• **AIM OF THE EXERCISE**
Please decide whether each of the following statements agrees with the fruit crop passage, giving yes or no along with the exact words from the passage that settle it. 1. Most apples suffered heavy damage from the freeze. 2. Sweet cherries in high tunnels that were covered early have full crops. 3. The fruit drop in late May or early June comes from competition between fruit for sugars.

##### TEXT PASSAGE

Another wave of natural fruit drop occurs in late May or early June. This fruit drop is due to competition between fruit for sugars stored and produced by the tree. A tree can only carry a certain load of fruit and will naturally drop smaller and weaker fruit during this period. With the light crops in 2016, competitive drop should be minimal. However, when there are large differences in timing of fruit set (late set fruit on the same twig near to earlier set fruit), the larger fruit will become a sink for resources and the smaller fruit will abort leading to further crop reduction.

In 2016, Asian pears and European pears had some flower losses due to the freeze but still have good crops. Most apples were minimally affected by the freeze.

Sweet cherries in the open have high losses; however, those in high tunnels have full crops if they were covered early. Sour cherries have a much reduced crop. One of the issues with sweet cherries is that cross pollination is needed for many varieties. If a pollinator variety suffered damage, the varieties dependent on the pollinator will have reduced crops, compounding the freeze damage.

##########
##### ENTRIES SHOWN

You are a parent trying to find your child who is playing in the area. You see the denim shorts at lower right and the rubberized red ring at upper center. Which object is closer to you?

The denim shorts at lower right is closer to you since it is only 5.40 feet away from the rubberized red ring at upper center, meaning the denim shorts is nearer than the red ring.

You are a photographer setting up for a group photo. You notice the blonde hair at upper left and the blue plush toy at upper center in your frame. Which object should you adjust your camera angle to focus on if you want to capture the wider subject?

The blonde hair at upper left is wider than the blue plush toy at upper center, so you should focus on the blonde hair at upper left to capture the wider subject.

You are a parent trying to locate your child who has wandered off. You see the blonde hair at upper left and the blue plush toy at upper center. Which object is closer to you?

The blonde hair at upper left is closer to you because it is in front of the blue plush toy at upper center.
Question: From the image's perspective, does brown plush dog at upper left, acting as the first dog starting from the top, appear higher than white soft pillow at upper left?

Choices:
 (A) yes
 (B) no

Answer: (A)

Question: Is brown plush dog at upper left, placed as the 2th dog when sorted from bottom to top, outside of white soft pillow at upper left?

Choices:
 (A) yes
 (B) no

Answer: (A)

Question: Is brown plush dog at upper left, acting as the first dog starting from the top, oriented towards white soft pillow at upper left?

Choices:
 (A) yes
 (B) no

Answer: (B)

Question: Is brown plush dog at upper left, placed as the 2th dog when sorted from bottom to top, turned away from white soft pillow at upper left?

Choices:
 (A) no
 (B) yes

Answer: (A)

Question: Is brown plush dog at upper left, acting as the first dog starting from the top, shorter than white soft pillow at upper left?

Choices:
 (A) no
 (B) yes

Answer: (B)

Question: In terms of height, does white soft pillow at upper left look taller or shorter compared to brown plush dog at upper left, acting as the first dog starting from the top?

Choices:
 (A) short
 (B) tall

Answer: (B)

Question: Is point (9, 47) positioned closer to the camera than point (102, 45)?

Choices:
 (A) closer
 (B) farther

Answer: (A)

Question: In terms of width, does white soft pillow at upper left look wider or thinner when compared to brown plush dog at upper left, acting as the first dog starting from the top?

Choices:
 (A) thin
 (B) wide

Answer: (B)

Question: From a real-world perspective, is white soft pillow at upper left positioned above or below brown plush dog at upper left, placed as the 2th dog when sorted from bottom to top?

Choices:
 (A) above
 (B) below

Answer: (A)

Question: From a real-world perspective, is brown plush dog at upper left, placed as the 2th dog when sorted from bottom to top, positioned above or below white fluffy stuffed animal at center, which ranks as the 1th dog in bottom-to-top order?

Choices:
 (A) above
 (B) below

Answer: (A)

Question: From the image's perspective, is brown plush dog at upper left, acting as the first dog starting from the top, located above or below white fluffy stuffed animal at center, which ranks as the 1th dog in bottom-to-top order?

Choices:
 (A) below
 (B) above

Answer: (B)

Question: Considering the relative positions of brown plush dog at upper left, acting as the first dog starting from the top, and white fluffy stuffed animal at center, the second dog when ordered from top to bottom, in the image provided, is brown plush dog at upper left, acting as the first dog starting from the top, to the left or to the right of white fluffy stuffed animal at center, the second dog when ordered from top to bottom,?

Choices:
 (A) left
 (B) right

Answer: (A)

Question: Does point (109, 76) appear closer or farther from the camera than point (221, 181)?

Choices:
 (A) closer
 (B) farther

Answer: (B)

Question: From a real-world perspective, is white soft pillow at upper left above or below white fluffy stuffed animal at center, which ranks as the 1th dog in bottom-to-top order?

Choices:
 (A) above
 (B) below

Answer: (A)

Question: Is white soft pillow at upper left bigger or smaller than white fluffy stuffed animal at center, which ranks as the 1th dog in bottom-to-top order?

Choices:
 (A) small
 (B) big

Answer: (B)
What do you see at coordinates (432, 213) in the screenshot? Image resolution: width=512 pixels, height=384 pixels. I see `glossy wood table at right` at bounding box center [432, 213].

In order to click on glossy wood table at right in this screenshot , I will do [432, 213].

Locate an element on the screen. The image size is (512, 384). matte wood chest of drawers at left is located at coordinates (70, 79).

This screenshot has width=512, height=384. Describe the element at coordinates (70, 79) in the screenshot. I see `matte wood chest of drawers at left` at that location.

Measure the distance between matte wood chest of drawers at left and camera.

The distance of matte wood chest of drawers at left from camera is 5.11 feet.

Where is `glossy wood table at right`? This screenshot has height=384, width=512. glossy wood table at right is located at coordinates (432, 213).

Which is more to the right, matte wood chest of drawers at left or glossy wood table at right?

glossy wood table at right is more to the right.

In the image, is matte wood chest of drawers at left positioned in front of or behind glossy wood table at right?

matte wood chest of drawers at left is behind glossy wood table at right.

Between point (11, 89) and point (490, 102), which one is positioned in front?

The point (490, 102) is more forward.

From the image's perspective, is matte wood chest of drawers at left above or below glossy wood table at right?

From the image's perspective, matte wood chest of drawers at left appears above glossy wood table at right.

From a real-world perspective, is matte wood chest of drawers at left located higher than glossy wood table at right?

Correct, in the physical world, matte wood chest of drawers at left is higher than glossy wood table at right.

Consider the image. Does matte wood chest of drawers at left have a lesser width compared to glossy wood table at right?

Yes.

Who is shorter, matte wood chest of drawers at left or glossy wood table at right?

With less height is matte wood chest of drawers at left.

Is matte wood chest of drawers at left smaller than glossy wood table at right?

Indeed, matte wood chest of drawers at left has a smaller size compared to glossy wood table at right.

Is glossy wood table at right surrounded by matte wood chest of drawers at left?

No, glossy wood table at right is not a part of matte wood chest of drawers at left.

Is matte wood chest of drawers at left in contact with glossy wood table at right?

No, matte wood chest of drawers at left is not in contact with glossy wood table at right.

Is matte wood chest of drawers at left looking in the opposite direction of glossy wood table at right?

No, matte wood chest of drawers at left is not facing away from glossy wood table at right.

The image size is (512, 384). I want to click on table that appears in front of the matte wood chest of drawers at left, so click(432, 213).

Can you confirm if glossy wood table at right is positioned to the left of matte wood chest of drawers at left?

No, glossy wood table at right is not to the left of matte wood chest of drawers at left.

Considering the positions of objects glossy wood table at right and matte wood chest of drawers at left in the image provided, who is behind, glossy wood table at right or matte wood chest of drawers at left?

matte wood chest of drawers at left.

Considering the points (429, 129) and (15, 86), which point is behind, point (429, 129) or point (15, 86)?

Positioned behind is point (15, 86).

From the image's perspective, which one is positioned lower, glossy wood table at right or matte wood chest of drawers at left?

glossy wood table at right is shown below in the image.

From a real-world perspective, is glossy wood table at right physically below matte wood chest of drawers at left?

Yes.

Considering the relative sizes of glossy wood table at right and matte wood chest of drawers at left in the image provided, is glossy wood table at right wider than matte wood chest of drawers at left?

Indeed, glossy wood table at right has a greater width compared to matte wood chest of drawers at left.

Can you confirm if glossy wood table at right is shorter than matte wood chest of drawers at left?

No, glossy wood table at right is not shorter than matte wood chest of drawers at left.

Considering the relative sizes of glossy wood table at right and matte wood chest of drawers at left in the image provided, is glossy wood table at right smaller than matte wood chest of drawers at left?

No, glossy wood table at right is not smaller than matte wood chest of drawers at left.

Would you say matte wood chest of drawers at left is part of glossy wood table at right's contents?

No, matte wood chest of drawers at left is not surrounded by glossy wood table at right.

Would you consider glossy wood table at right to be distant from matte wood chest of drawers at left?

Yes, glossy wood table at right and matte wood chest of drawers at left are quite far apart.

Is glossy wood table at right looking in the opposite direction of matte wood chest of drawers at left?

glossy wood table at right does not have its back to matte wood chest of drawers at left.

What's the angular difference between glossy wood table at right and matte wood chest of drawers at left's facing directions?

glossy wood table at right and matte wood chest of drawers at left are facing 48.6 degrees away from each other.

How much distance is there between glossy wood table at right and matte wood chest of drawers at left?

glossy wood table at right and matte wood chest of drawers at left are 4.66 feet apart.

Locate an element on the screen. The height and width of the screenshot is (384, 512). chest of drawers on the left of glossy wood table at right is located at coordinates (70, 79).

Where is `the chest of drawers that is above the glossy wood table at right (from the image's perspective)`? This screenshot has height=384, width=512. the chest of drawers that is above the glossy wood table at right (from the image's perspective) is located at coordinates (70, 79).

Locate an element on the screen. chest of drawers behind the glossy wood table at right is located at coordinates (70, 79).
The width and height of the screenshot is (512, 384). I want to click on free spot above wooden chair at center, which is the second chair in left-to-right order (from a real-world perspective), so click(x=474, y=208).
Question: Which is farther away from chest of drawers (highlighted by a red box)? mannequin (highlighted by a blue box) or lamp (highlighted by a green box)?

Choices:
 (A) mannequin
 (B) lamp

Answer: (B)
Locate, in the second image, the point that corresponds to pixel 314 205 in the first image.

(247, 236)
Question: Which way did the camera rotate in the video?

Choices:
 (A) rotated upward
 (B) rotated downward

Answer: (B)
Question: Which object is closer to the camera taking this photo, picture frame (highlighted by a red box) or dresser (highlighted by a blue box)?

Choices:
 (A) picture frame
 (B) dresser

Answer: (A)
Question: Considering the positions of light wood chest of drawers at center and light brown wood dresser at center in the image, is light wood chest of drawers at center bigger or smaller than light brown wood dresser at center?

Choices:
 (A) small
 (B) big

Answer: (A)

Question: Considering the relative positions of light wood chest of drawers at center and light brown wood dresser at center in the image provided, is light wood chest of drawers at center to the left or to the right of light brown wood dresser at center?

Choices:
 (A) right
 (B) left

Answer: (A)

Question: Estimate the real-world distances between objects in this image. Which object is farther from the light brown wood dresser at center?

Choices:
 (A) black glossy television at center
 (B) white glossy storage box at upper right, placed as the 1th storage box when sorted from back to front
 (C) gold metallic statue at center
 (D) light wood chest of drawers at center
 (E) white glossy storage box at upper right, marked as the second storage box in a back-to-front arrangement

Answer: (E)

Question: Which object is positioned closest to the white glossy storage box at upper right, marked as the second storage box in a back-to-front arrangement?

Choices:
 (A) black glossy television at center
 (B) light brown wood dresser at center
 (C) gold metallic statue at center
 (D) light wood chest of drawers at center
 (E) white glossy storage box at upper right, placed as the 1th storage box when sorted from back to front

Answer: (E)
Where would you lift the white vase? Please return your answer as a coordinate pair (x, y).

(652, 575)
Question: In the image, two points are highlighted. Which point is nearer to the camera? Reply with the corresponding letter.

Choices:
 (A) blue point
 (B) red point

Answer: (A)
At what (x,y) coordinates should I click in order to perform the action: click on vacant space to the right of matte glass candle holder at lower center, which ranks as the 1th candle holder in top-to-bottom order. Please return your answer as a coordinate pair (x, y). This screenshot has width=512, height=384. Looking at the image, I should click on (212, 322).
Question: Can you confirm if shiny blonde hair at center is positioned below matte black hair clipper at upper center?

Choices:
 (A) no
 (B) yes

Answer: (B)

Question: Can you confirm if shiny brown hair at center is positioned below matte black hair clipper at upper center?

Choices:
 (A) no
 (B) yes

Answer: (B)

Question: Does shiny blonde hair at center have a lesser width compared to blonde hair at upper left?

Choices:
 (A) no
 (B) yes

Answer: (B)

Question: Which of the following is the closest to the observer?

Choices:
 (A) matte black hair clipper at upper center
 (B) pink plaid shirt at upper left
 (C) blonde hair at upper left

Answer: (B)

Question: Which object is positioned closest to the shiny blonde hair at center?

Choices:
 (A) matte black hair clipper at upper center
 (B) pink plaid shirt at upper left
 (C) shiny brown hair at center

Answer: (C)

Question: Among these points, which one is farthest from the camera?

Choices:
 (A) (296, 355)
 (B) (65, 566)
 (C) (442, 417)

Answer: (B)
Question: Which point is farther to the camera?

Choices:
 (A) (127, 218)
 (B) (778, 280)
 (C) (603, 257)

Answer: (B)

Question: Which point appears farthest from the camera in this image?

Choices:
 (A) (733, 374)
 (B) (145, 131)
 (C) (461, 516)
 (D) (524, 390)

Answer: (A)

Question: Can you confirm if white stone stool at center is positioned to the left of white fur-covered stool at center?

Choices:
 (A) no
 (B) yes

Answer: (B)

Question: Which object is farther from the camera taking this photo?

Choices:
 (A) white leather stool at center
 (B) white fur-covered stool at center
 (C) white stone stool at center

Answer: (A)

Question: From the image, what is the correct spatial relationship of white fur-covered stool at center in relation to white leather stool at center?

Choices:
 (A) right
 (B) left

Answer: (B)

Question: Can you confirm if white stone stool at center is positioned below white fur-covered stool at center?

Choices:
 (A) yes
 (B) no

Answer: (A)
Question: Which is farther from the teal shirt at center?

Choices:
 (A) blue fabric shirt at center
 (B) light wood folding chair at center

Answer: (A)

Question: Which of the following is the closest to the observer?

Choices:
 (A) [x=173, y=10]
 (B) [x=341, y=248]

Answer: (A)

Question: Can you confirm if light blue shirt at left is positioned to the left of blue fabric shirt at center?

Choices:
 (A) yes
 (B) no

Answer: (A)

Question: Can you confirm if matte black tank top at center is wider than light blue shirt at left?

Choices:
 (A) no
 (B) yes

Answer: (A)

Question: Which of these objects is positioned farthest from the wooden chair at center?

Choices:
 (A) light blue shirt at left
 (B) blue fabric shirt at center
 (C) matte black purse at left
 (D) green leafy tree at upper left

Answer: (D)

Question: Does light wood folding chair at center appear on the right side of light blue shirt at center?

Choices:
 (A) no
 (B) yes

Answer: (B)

##########

• **WORKED SOLUTION**
1. No: "Most apples were minimally affected by the freeze."
2. Yes: "those in high tunnels have full crops if they were covered early"
3. Yes: "This fruit drop is due to competition between fruit for sugars stored and produced by the tree."